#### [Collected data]

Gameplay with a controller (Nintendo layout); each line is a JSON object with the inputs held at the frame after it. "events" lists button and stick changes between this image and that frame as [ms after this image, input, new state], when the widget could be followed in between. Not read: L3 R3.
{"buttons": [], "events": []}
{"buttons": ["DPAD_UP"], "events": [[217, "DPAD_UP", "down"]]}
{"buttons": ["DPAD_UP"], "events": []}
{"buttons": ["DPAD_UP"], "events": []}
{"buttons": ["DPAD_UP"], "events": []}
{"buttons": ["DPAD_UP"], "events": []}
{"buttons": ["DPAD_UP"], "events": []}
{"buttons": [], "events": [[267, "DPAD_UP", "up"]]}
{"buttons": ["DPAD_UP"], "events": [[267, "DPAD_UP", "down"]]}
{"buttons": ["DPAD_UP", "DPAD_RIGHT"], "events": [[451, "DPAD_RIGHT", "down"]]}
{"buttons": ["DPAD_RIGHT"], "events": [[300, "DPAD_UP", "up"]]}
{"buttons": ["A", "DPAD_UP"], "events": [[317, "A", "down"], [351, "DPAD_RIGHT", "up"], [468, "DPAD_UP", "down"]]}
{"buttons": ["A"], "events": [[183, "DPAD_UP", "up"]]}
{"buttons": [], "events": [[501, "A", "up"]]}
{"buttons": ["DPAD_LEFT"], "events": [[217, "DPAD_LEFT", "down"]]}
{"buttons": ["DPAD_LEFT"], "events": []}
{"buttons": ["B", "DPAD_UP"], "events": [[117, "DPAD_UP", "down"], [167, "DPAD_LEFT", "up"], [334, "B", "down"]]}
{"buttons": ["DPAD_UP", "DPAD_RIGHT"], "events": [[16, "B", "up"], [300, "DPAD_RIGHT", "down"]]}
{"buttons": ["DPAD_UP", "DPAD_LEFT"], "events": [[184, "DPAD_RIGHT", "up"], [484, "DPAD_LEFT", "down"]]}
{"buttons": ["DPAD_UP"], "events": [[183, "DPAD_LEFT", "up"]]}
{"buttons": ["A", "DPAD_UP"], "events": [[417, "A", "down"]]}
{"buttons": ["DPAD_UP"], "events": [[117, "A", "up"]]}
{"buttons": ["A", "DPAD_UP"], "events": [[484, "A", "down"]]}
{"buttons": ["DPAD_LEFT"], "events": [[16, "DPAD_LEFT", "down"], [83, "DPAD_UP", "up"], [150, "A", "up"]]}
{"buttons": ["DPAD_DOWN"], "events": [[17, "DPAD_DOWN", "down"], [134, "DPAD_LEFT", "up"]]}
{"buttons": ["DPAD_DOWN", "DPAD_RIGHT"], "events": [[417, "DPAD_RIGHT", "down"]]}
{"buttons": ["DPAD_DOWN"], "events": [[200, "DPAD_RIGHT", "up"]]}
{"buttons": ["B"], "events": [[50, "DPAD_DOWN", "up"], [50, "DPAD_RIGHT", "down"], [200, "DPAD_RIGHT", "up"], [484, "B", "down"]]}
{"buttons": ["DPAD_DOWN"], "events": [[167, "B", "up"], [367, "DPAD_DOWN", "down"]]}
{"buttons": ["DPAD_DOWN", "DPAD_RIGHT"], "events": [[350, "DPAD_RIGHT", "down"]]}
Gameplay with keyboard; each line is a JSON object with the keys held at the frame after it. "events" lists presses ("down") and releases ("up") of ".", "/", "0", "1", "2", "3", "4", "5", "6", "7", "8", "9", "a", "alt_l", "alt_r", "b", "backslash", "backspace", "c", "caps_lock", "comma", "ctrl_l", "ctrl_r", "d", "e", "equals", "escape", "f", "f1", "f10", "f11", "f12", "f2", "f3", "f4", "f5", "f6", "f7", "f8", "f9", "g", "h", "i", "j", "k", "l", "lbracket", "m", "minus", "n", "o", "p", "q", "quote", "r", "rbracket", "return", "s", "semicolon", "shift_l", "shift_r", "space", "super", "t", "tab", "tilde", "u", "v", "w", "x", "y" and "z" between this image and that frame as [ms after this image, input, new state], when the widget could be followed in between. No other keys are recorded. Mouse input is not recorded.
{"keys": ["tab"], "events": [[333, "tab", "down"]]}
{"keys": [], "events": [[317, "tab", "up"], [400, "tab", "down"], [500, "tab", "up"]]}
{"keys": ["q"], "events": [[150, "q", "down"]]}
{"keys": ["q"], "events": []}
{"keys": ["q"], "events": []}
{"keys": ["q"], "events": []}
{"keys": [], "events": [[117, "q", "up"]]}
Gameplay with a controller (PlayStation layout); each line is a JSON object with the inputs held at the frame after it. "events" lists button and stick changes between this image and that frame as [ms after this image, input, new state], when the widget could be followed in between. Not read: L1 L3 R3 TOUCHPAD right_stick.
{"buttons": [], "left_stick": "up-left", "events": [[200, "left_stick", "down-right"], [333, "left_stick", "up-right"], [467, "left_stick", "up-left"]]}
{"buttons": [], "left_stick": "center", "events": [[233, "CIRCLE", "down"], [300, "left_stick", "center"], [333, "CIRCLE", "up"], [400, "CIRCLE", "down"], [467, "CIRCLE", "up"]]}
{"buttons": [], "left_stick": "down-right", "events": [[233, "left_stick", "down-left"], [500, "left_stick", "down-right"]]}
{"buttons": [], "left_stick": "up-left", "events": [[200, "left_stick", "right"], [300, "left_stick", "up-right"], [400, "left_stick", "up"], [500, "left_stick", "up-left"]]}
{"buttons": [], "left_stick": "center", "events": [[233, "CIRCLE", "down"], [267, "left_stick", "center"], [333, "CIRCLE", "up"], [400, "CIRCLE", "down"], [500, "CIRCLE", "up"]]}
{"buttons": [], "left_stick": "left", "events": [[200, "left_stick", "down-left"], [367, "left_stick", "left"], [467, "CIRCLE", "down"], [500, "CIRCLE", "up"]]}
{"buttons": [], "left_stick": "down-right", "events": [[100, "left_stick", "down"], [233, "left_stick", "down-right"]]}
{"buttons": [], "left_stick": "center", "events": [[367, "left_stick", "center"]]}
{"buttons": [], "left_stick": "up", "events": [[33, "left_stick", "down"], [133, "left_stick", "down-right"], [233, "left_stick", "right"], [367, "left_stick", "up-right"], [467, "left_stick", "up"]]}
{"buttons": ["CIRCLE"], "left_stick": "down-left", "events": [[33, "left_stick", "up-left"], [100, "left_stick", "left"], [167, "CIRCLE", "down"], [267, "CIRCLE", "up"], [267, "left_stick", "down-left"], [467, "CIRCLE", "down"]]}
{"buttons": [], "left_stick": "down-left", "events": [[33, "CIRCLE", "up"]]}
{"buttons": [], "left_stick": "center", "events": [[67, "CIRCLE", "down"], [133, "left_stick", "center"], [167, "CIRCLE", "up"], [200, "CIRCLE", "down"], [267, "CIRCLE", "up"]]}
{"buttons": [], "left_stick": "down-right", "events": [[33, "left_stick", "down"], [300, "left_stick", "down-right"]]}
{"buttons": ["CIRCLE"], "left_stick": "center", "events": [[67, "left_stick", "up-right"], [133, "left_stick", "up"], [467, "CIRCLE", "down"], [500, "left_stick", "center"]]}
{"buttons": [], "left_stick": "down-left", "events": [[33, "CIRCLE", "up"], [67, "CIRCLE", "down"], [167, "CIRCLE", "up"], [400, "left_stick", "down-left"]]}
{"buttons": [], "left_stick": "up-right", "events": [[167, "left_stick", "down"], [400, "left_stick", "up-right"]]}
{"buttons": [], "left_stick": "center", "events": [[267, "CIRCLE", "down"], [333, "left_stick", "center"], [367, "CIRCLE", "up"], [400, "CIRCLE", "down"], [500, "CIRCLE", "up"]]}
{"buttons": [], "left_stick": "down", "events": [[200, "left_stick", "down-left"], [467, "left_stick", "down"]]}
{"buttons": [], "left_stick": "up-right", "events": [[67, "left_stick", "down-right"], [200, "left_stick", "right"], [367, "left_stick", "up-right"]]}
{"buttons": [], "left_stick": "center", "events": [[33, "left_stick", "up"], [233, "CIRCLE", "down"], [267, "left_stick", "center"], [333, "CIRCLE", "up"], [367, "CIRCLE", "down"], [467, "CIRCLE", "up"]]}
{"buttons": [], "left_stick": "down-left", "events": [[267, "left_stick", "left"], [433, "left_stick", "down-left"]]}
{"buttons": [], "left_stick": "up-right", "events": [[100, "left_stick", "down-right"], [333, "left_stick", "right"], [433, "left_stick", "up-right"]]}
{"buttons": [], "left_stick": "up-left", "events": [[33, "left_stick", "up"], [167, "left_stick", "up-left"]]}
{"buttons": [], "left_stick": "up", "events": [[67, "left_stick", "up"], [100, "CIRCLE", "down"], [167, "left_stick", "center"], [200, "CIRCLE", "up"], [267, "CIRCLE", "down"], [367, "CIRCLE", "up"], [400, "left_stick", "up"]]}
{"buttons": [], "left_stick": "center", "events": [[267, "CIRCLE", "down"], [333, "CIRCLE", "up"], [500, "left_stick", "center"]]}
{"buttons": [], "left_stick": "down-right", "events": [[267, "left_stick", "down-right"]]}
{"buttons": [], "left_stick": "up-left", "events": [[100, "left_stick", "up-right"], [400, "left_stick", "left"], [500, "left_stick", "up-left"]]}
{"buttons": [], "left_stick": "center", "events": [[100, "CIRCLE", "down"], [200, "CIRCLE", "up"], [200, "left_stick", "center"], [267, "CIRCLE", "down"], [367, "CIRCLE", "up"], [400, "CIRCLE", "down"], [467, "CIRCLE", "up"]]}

#### [INSTRUCTIONS FOR THE TASK]
Only a number is wanted here: how many lines of the records above contain "layout".

#### [WRITTEN SOLUTION]
2